Mr Lawson continued: “If the Labour Party leadership don’t want to reach out to other parties, don’t want fair votes, don’t want to create the conditions in which we can work together … then we have to start thinking about ways in which we do it.
“How do we translate that 83% it into a broader movement in the country?’
MP for Norwich South Clive Lewis spoke about the positives of the campaign for PR, describing it as “unlocking a whole new political world”.
He said: “For many people, particularly on my part of the left, PR has always been a soulless, technical issue which we have no interest in. But I’m seeing a change there, in part because they’ve now seen just how difficult change is going to be.

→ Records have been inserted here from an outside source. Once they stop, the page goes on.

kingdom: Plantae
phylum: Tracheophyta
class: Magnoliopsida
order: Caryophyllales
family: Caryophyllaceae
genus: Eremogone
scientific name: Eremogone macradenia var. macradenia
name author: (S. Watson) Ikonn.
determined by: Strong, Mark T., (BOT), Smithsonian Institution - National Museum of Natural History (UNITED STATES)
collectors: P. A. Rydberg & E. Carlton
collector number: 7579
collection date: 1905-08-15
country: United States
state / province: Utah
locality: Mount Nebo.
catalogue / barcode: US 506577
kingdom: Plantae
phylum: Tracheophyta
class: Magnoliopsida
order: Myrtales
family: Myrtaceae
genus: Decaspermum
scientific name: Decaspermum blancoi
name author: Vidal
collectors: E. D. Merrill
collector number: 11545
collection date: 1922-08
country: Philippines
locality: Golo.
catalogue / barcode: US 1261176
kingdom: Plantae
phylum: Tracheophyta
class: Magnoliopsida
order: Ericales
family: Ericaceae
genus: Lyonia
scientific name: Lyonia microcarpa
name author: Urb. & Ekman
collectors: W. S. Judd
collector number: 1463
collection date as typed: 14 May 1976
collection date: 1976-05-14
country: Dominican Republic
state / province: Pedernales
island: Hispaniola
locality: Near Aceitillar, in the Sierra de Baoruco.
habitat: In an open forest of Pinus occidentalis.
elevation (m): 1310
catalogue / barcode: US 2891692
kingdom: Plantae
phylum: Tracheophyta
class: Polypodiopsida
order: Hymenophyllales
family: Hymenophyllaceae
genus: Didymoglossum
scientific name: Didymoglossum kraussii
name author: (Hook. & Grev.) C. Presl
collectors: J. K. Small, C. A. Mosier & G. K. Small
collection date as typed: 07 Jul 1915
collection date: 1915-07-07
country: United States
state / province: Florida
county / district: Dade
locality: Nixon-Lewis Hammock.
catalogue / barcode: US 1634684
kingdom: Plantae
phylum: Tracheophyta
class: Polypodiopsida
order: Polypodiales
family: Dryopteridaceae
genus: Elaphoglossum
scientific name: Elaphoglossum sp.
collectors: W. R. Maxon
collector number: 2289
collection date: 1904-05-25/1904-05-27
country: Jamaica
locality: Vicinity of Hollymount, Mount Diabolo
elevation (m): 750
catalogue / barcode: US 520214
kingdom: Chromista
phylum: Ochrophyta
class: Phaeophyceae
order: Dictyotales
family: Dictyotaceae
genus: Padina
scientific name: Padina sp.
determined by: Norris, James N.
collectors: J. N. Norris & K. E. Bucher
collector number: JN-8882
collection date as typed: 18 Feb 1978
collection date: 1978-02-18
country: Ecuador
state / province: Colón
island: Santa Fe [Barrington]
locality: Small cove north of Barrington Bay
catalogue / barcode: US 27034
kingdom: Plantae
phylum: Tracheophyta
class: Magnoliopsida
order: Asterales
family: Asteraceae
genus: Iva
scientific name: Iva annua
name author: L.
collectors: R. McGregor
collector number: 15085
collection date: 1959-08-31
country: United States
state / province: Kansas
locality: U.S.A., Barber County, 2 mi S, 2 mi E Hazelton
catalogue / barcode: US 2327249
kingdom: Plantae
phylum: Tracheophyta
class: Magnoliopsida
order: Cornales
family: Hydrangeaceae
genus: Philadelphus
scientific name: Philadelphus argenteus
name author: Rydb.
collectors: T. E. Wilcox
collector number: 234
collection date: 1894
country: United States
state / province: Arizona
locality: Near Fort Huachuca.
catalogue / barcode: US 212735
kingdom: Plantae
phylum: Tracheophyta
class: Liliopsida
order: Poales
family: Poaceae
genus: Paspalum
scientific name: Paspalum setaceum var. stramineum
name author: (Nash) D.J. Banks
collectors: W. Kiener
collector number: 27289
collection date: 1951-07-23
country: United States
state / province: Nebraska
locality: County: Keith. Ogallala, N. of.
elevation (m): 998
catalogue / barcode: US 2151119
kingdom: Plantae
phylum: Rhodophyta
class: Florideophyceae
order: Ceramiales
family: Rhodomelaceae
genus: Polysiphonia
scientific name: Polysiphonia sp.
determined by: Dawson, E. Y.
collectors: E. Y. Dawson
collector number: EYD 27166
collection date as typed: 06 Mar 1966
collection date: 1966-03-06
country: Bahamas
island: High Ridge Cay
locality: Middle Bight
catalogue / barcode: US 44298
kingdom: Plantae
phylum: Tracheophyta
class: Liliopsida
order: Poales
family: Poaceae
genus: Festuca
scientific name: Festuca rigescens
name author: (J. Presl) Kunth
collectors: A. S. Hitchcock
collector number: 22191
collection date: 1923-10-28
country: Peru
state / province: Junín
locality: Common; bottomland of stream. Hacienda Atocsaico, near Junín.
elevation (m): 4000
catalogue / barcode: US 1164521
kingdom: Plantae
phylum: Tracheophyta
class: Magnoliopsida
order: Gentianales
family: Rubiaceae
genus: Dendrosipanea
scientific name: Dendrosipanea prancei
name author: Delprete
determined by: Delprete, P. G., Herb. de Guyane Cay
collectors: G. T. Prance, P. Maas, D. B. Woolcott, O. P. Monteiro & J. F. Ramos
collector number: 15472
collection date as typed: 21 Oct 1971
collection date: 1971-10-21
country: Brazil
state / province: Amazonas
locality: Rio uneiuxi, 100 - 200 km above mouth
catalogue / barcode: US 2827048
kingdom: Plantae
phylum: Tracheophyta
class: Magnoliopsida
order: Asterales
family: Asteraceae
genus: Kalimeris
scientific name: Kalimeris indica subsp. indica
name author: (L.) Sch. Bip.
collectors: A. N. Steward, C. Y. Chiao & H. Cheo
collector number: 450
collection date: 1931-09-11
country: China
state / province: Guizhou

“…for many of them, having watched what happened this week, I think they’re now in a place, a position where they understand that PR is a key that unlocks a whole new political world – and in many ways would give them political freedoms of expression which they haven’t seen before.
“We are seeing a change on the left, a change in our party.”
Mr Lewis continued: “By knocking out PR, Keir Starmer has knocked out a fantastic opportunity for our party to reach out to other parties to have a proper conversation about how we as progressives confront the climate crisis.”
Brighton Pavilion MP Caroline Lucas cited the Compass report’s findings, sharing how tough it will be for Labour to win.
She then went on to share what happened in New Zealand to Prime Minister Jacinda Ardern.
“She wasn’t forced by the electoral maths into power sharing with the Greens, but by a genuine belief that political can be better when it’s less tribal and more plural,” Ms Lucas said.
“We should ask her to have a word with Keir Starmer.
“Because what we can sadly definitively say tonight is that the Labour leadership is not willing to share power, even if that means not winning.”
Best of Britain CEO Naomi Smith opened up about her personal experience of PR being a “precursor to peace”, having grown up in Northern Ireland.
She said: “I may not sound like it, but I grew up in Northern Ireland, where FPTP was a tool of repression. PR was a precursor to peace.’ Smith pointed out that it was Labour that brought in PR in Northern Ireland.
Smith cited Best for Britain polling which shows how “a whopping 64% of people think that parties who have lots in common should work together.
“That number rises to an incredible 70 percent among Labour voters.”
Ms Smith added: “If I have one message for Labour at this conference it is that this is not 1997.”
Asked whether Labour could adopt PR as party policy in 2022, Labour for a New Democracy campaigner Laura Parker said: “We’re confident that with enough effort from the Labour leader, who spent a lot of effort this week antagonising his membership, if he spent it supporting his membership, it could happen.”